First, he wanted to settle the matter in which the Chief Commissioner had enlisted his aid. He knew where to find the young man, on whom he had had his eye for some time.

“Hello! Get me the Hôtel Myosotis, on Rue Blanche.”

It was a seedy hotel, where youths like the young man in question hung out to sniff cocaine and indulge their kinky vices.

“Hello! Listen, Francis…I think I’m going to have to close down that place of yours, for good. What? I couldn’t care less…Aren’t you laying it on a bit thick? You can do yourself a good turn if you take my advice and send young Duchemin over to me right away. Better still, bring him along yourself…I have a few words to say to that young man…Oh yes, he
is
at your place, all right. And even if he isn’t, I’m quite sure you’ll know how to get hold of him before lunch…I’m counting on you!”

There was a call waiting for him on another line. An embarrassed examining magistrate.

“Chief Superintendent Maigret?…It’s about Pénicaud, Chief Superintendent. He claims that you obtained his confession by intimidation. He says you made him strip to the skin in your office, and left him there stark naked for five hours…”

In the Duty Office next door, a crowd of inspectors, with their hats set jauntily on their heads and cigarettes dangling from their lips, were awaiting their orders. It was eleven o’clock before he remembered Cécile and pressed the buzzer.

“I’ll see the young woman now…”

The guard was back within seconds. There was no one with him.

“She’s gone, Chief Superintendent.”

“Ah!”

His first reaction was to shrug it off.
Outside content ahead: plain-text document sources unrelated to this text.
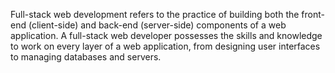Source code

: Full-stack web development refers to the practice of building both the front-end (client-side) and back-end (server-side) components of a web application. A full-stack web developer possesses the skills and knowledge to work on every layer of a web application, from designing user interfaces to managing databases and servers.
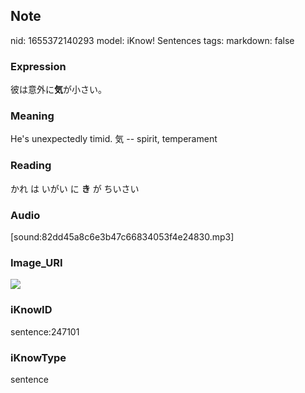 ## Note
nid: 1655372140293
model: iKnow! Sentences
tags: 
markdown: false

### Expression
彼は意外に<b>気</b>が小さい。

### Meaning
He's unexpectedly timid.
気 -- spirit, temperament

### Reading
かれ は いがい に <b>き</b> が ちいさい

### Audio
[sound:82dd45a8c6e3b47c66834053f4e24830.mp3]

### Image_URI
<img src="52047f07bd842836512d8f5b3820438f.jpg">

### iKnowID
sentence:247101

### iKnowType
sentence

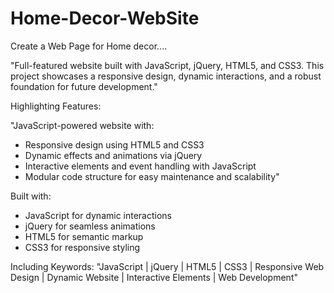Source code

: # Home-Decor-WebSite
Create a Web Page for Home decor....

"Full-featured website built with JavaScript, jQuery, HTML5, and CSS3. This project showcases a responsive design, dynamic interactions, and a robust foundation for future development."

Highlighting Features:

"JavaScript-powered website with:

- Responsive design using HTML5 and CSS3
- Dynamic effects and animations via jQuery
- Interactive elements and event handling with JavaScript
- Modular code structure for easy maintenance and scalability"

Built with:
- JavaScript for dynamic interactions
- jQuery for seamless animations
- HTML5 for semantic markup
- CSS3 for responsive styling


Including Keywords:
"JavaScript | jQuery | HTML5 | CSS3 | Responsive Web Design | Dynamic Website | Interactive Elements | Web Development"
Then, as he sat down again, he frowned. This was not like Cécile, who had once waited seven hours for him, sitting motionless in the waiting room. There were papers all over his desk. He searched through them for the slip she had filled in. At last, under young Duchemin’s file, he found it.

I must see you most urgently. Something terrible happened last night.

Cécile Pardon

In response to the buzzer, the guard returned.
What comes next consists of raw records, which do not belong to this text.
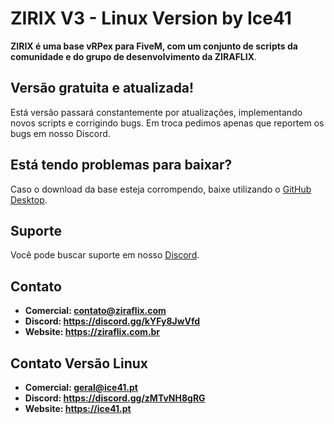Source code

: # ZIRIX V3 - Linux Version by Ice41
**ZIRIX é uma base vRPex para FiveM, com um conjunto de scripts da comunidade e do grupo de desenvolvimento da ZIRAFLIX**.

## Versão gratuita e atualizada!
Está versão passará constantemente por atualizações, implementando novos scripts e corrigindo bugs. Em troca pedimos apenas que reportem os bugs em nosso Discord.

## Está tendo problemas para baixar?
Caso o download da base esteja corrompendo, baixe utilizando o [GitHub Desktop](https://desktop.github.com).

## Suporte
Você pode buscar suporte em nosso [Discord](https://discord.gg/kYFy8JwVfd). 

## Contato
- **Comercial: contato@ziraflix.com**
- **Discord: https://discord.gg/kYFy8JwVfd**
- **Website: https://ziraflix.com.br**

## Contato Versão Linux
- **Comercial: geral@ice41.pt**
- **Discord: https://discord.gg/zMTvNH8gRG**
- **Website: https://ice41.pt**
“Tell me, Leopold,” (his name was not Leopold, but he had been so nicknamed because he cultivated a resemblance to the former King of the Belgians), “what time did she leave?”

“I don’t know, Chief Superintendent. Everybody seems to be buzzing for me this morning. She was still there half an hour ago.”
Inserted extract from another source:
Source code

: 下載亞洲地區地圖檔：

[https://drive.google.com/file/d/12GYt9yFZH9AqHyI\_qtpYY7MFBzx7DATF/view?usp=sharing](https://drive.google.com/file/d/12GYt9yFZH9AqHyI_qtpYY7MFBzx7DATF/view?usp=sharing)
“Was there anyone else in the waiting room?”

“Two people for the Chief Commissioner…An elderly man asking to see someone in the Department of Public Prosecution. Then…well, you know how it is in the mornings, people coming and going the whole time.…I hadn’t noticed, until just now, that the young lady was no longer there.”

Maigret felt a nasty little twinge of uneasiness in his chest. He was not happy about it. Poor Cécile! She wasn’t all that much of a figure of fun.

“If she comes back, let me…”

No! He had changed his mind. He called in one of his inspectors.

“The proprietor of the Hôtel Myosotis will be here shortly with a young man of the name of Duchemin. Tell them they’re to wait for me. If I’m not back by lunchtime, the hotel proprietor can go back to his work, but hold on to the young man.”

When he got to the Pont Saint-Michel he was on the point of hailing a taxi, as a gesture. And precisely because he thought of it as a gesture, he changed his mind and decided to take the streetcar. The wretched Cécile and her concerns weren’t all that important! Why should he concede…?

The fog, far from dispersing, was thickening, though it was growing less cold. Maigret stood on the open platform, smoking his pipe. The rattling and braking of the streetcar almost shook his head off his shoulders.